» TASK DESCRIPTION
Locate and copy each line of the listing below that contains the string "unit". Matching is case-sensitive.

Stored data entries:
--- START ---

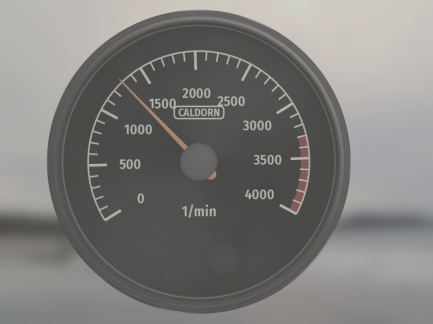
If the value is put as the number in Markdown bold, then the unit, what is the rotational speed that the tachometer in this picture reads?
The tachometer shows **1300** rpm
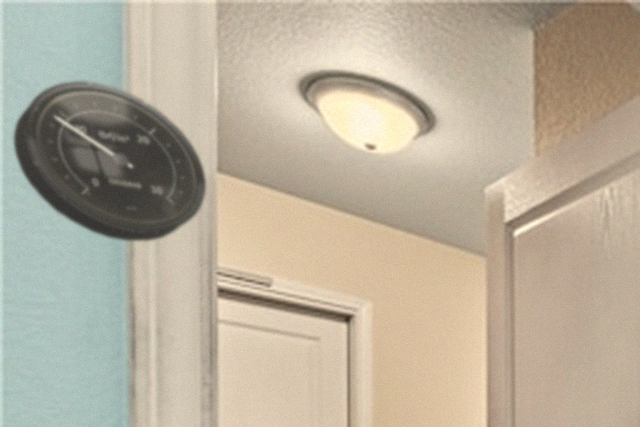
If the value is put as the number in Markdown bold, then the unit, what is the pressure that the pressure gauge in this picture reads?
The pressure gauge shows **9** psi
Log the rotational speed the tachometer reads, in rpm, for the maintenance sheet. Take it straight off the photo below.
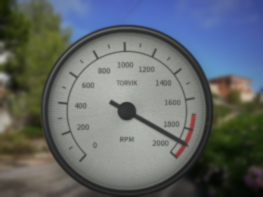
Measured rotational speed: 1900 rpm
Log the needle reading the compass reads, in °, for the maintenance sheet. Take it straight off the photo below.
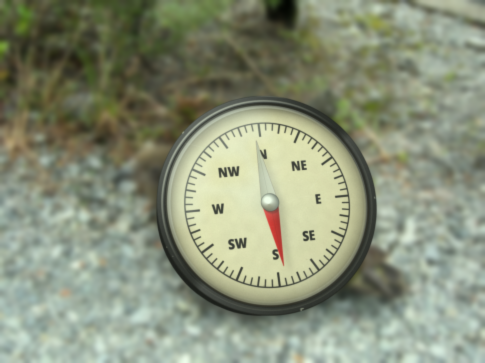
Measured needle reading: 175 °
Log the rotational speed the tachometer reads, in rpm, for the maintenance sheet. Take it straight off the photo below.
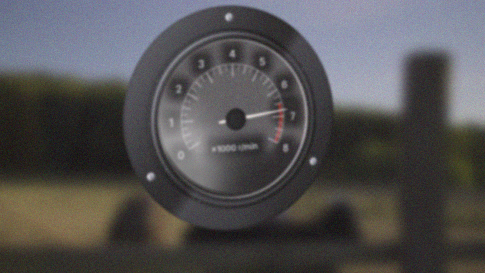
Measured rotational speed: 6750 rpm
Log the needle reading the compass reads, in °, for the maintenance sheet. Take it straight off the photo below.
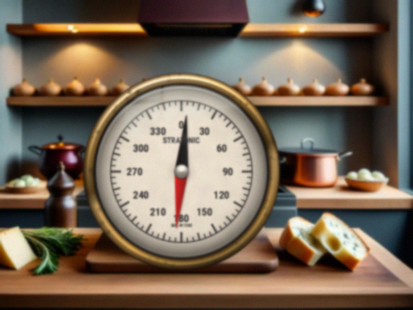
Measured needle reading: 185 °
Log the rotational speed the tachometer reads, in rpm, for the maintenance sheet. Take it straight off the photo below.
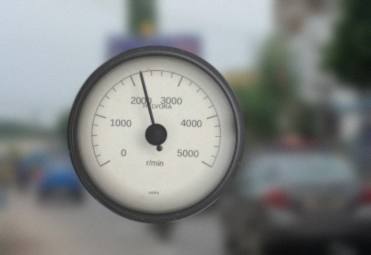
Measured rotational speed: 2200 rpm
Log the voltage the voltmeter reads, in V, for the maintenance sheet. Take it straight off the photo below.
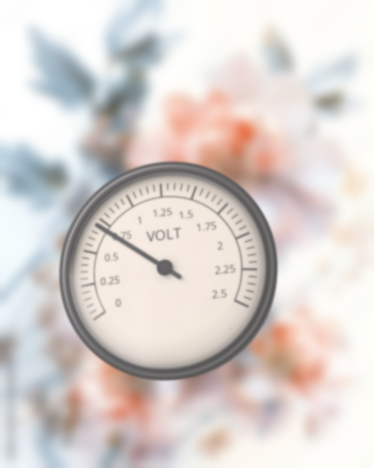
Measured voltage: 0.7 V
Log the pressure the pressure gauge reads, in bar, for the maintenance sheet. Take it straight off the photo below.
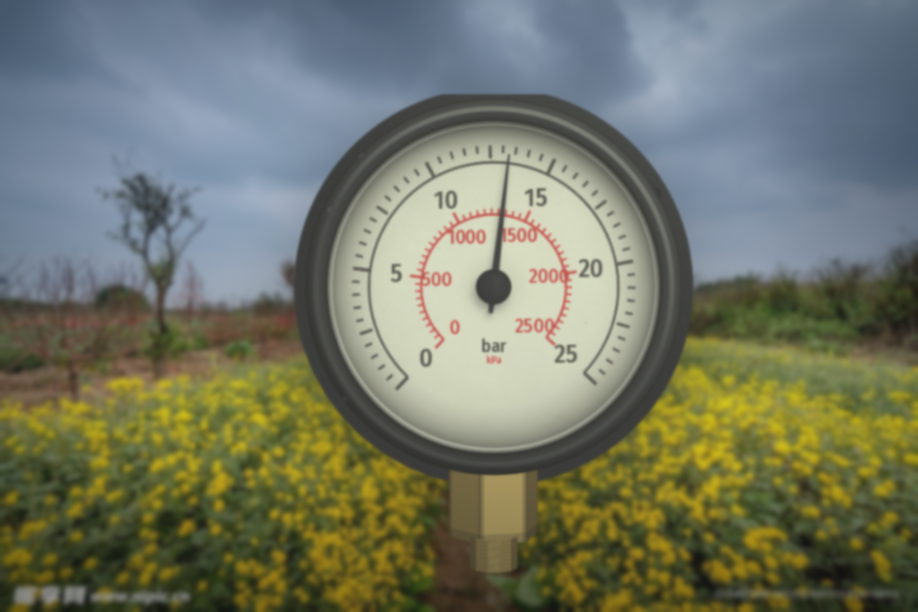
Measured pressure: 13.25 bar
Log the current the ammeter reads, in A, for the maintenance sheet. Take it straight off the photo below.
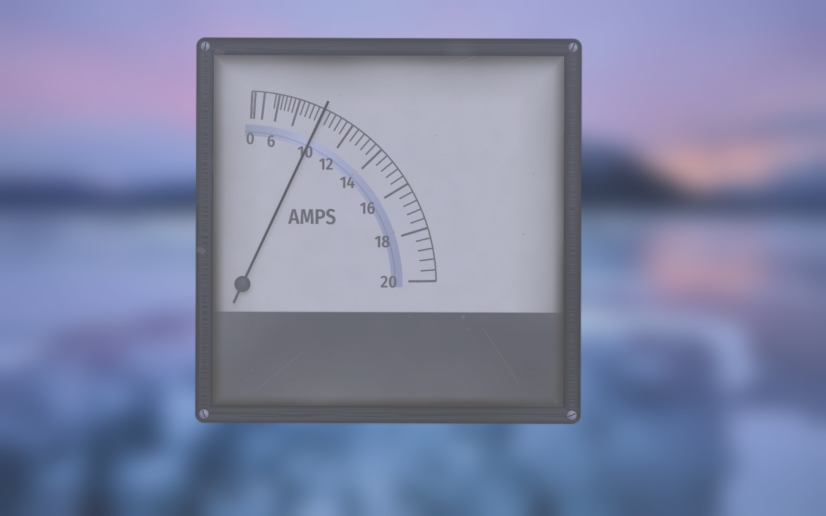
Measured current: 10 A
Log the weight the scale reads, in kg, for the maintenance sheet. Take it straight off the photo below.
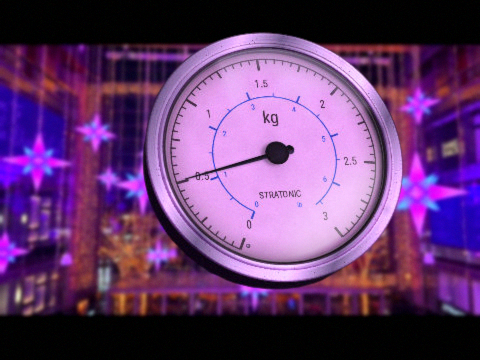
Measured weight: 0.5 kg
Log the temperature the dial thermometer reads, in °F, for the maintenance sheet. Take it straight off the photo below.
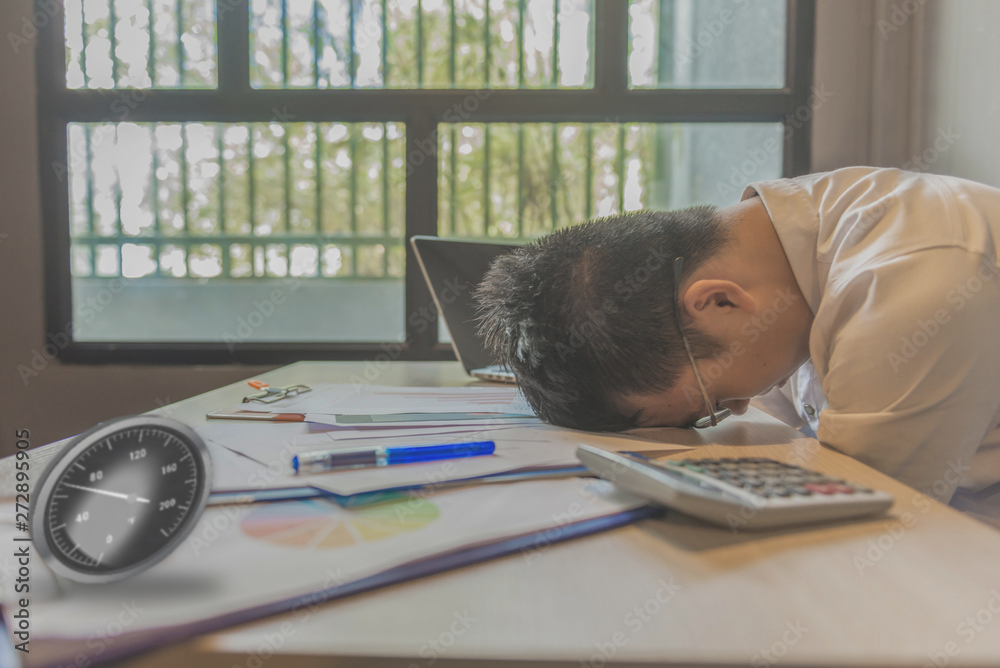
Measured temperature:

--- END ---
--- START ---

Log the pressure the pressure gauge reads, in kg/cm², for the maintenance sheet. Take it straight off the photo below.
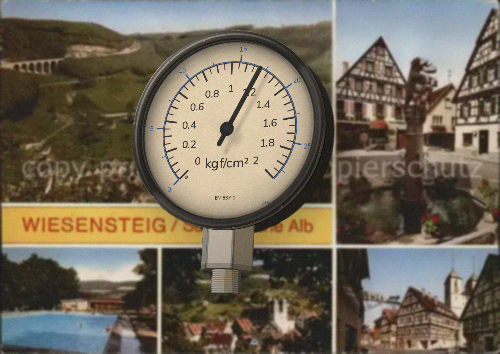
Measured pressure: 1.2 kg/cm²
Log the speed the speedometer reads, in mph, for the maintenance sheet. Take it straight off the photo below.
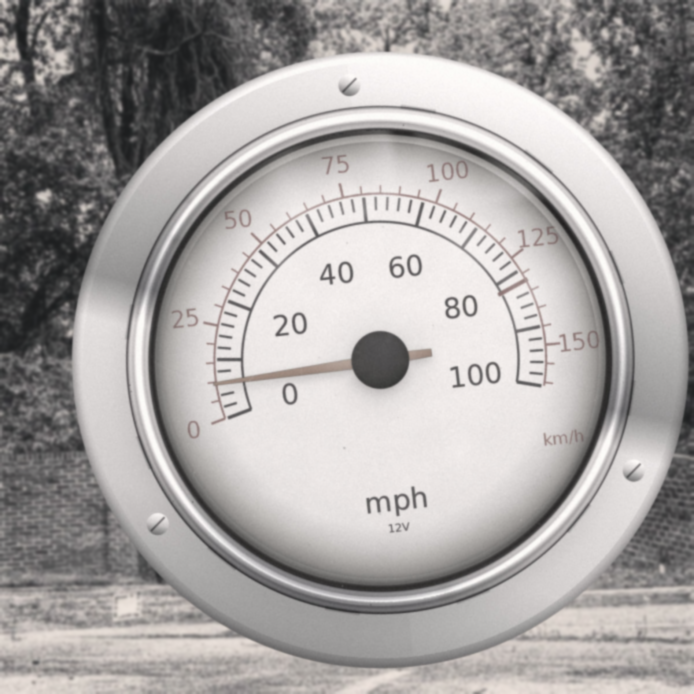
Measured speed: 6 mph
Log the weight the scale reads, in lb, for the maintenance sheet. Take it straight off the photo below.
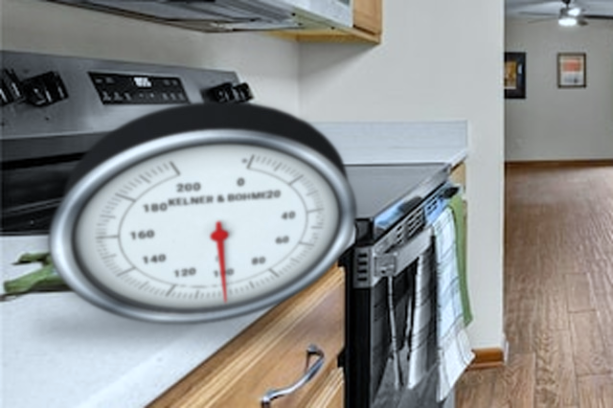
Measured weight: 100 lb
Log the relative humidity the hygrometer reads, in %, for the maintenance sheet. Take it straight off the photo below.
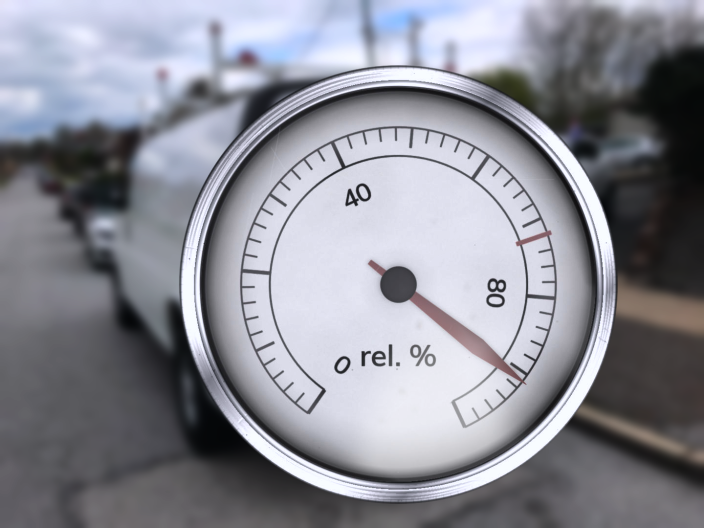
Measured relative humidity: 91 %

--- END ---
--- START ---

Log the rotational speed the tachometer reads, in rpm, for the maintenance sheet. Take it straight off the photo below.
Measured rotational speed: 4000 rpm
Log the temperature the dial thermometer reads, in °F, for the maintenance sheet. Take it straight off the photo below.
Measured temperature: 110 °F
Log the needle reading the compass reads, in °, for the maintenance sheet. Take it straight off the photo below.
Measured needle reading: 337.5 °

--- END ---

» OUTPUT BELOW
If the value is put as the number in Markdown bold, then the unit, what is the rotational speed that the tachometer in this picture reads?
If the value is put as the number in Markdown bold, then the unit, what is the pressure that the pressure gauge in this picture reads?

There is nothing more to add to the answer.